Datalake Architecture Reconciliation

Date: 2026-04-22
Author: Ffinlo Wright (Revenue Sciences / Data Engineering)
Status: Proposal for discussion
Audience: Data engineering team, Gregg (datalake architect), technical stakeholders


Context

Plan.com now has two Dagster-based data platforms built independently:

  1. The Rev-Sci Dagster stack — on-prem Docker Swarm, Polars transforms, ClickHouse SQL layer, NFS-backed Parquet storage. Serves wholesale reporting, ML drift detection, and billing analytics. In production.

  2. The proposed datalake (Gregg's briefing, 2026-04-26) — ADLS Gen2 storage, DuckDB transforms, 35 bronze sources, medallion architecture. Currently single-node Docker Swarm with no run launcher. Targets company-wide analytics.
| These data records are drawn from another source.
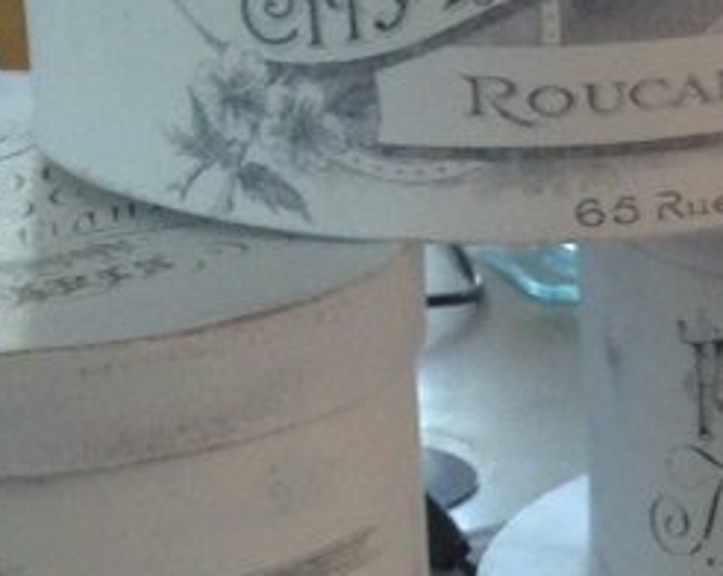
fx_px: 4850
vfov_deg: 6.6
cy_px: 1131
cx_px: 1511
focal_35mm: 227
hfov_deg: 8.1
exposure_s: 1/20
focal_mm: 4.28
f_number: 2.4
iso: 64
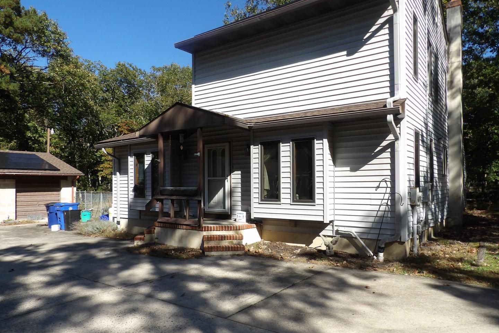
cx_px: 250
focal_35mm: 25
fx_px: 347
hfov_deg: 71.5
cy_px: 184
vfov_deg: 51.2
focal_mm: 4.3
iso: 100
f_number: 3.2
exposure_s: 1/952
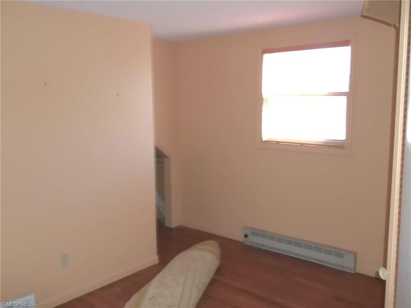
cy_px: 154
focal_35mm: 33
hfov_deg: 55.4
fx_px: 392
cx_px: 206
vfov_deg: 42.9
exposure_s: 1/40
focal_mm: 5.9
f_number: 3.3
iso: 320
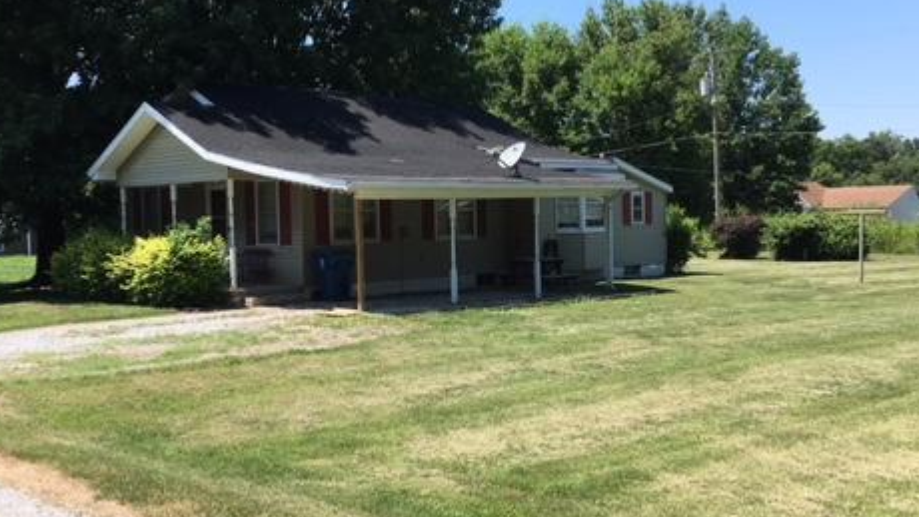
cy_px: 277
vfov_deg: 27.1
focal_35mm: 44
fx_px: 1072
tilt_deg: -4.0
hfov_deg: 46.3
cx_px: 420
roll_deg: +1.0
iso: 25
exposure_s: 1/1148
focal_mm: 4.15
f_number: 2.2
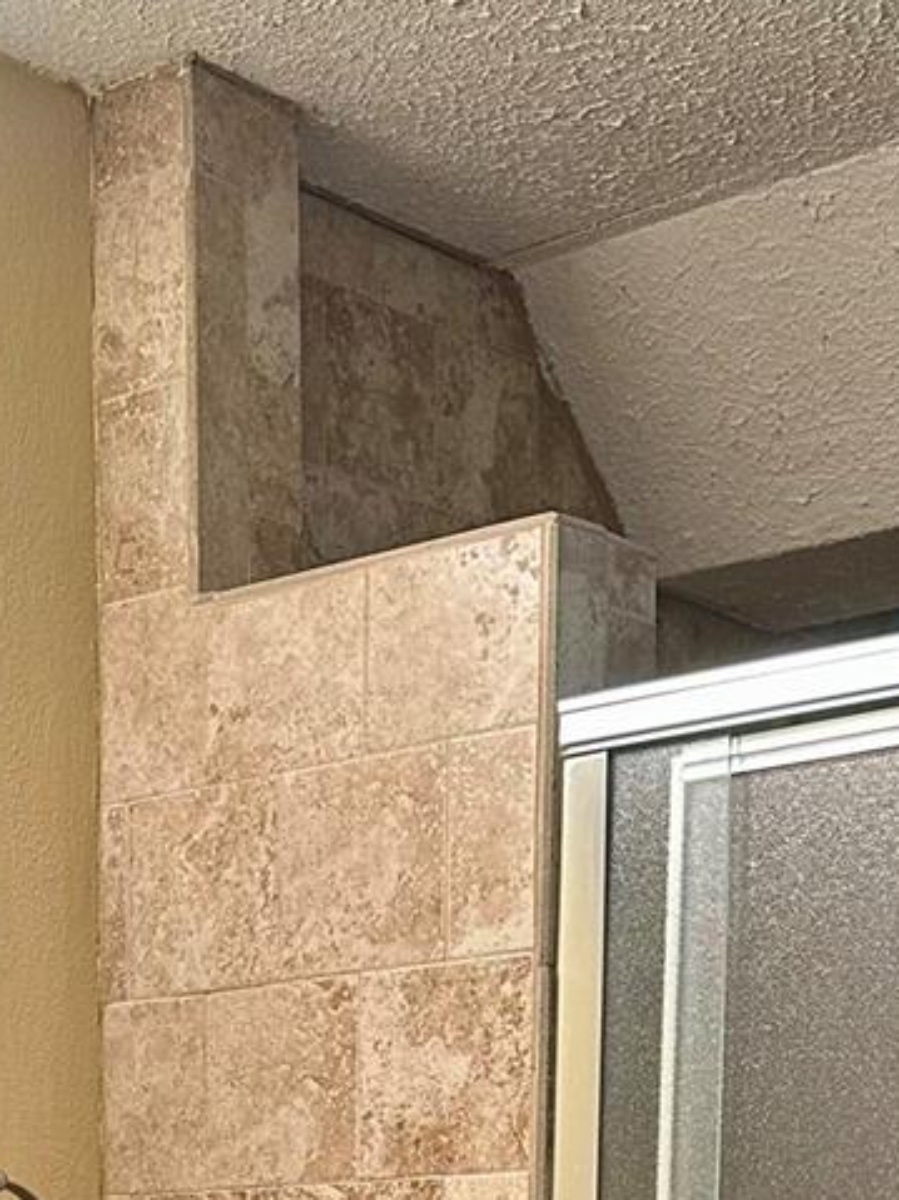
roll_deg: +0.4
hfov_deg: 18.8
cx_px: 90
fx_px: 2668
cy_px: 1706
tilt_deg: -7.9
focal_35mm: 77
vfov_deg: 21.9
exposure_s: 1/60
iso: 200
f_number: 1.78
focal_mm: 6.86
Both share Dagster as orchestrator and Parquet as storage format. They diverge on storage location, transform engine, compute distribution, query access, and operational patterns. This dossier analyses both systems, identifies what to keep from each, and proposes two consolidation strategies with clear trade-offs.

Documents

Document Contents
Executive Summary Two strategies, pros/cons, recommendation
Cross-Comparison Detailed side-by-side of both Dagster systems
ClickHouse Unification How ClickHouse serves both stacks and end-user SQL access
DuckDB and Polars Transform engines — similarities, divergences, when to use which
IO Managers Why IO managers matter and how they simplify the merged stack
Gaps and Risks Shortcomings in both systems and open questions
Gregg's Datalake Briefing (Summary) Restructured summary of the original datalake proposal

How to read this

Start with the Executive Summary for the two-strategy decision. Read Cross-Comparison for the full technical picture. The remaining sections go deep on specific topics — read as needed for the meeting.

This dossier is an addendum to Gregg's datalake briefing (2026-04-26). It assumes the reader has access to that document. Where we reference it, we cite by section number (e.g. "Briefing s.8" = section 8, Operational watchdog).